Blofin: December may be a turning point for the crypto market after the Fed's sharp rate hike

Blofin: December may be a turning point for the crypto market after the Fed's sharp rate hike

Considering the worsening inflation situation, the Fed seems to have no choice but to further increase the rate hike and push up the risk-free interest rate through continuous rate hikes. In the Fed's June meeting resolution, the Fed has decided to raise interest rates by 75 basis points, and the possibility of a 75 basis point rate hike in July has risen to more than 60%; in September and November, interest rates may be raised by 50 basis points respectively. Judging from Powell's attitude, the Fed seems to have decided to sacrifice some economic growth and employment in exchange for a certain degree of inflation reduction. There is no doubt that this will worsen the already stretched liquidity in the crypto market.

For the crypto market, the continued downturn in forward expectations is even more fatal. Affected by the sell-off, the current forward futures premium rate of mainstream crypto assets is significantly lower than the risk-free rate in the traditional market, which has led to the accelerated withdrawal of liquidity; there is no better way at present.

It seems that liquidity will not return in the short term. However, from a macro perspective, changes in U.S. Treasury yields and the U.S. mid-term elections may lead to a turnaround in the performance of the crypto asset market.

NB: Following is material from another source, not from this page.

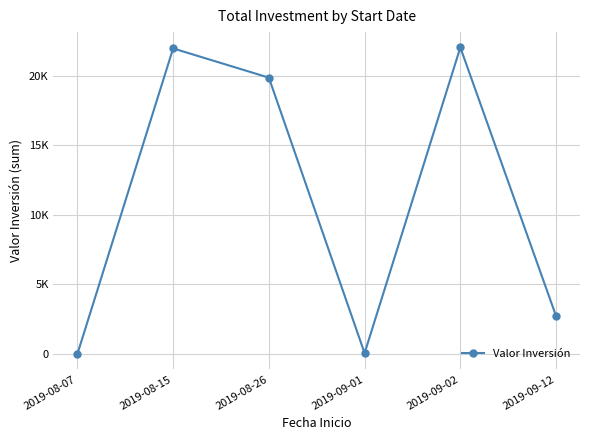

What is the label of the 5th point from the left?

2019-09-02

The performance of US Treasury yields is one of the signals of a turnaround in the performance of crypto assets. Due to the Fed's tough stance this year, the 2-year US Treasury yield has remained high, and the decision of the FOMC meeting on Thursday is an important factor in the future performance of the 2-year US Treasury yield. Once the 2-year-10-year US Treasury yield is inverted steadily, a recession will occur and continue. In the case that raising interest rates has proven difficult to control inflation, the Fed may adjust the plan and solve the inflation problem from other angles such as the supply chain.

In fact, some relevant signals have been revealed in the content of the Fed's June FOMC meeting. On the one hand, the Fed has once again raised its inflation and unemployment expectations for this year to 5.2%, while lowering its economic growth expectations for this year. On the other hand, the Fed's latest dot plot shows that interest rates will remain high in 2023 and gradually decline from 2024. However, since the current economic situation is not strong enough to withstand such a long recession, the time to start lowering interest rates may be earlier than the expectations of the dot plot.

So, when will this happen? The US midterm elections in November 2022 may be a key node. If inflation is still not under control at this time, voters may question the Biden administration's economic performance, which is undoubtedly what they do not want to see. At this time, the recession caused by the interest rate hike may be close to the limit that people can bear. The consumer confidence index was already lower than the level before and after the 2008 economic crisis in May, and further interest rate hikes may only cause more negative effects.

In addition, the Fed has also partially achieved its goal: the ACWI index, which reflects the liquidity level of the global capital market, shows that as of mid-June, liquidity has shrunk to the level at the end of 2020, and the over-issued currency and overflowing liquidity during the epidemic have basically been recovered. The Fed only needs to wait for the supply chain to recover and inflation to fall naturally before announcing that inflation "has returned to normal levels under policy regulation."

Therefore, the Fed meeting in December will be an important node for whether liquidity will return or not. It is worth noting that in the crypto market, the implied volatility of BTC forward call options significantly exceeds that of put options, and the volatility surface begins to tilt towards higher prices; this phenomenon did not occur in May. The changes in the volatility surface of forward BTC options suggest that some investors expect the Fed to relax monetary policy from December, and the crypto market may see the return of liquidity from the end of the year.

The rate hike at the June FOMC meeting on Thursday may exceed expectations, and the market is competing to digest the Fed's more aggressive tightening policy. Considering the risk exposure brought about by the rate hike and the upcoming semi-annual delivery of derivatives, the crypto market will still face significant selling pressure. In the short term, risk-averse strategies (such as risk reversal combinations) will still be the best choice for investors.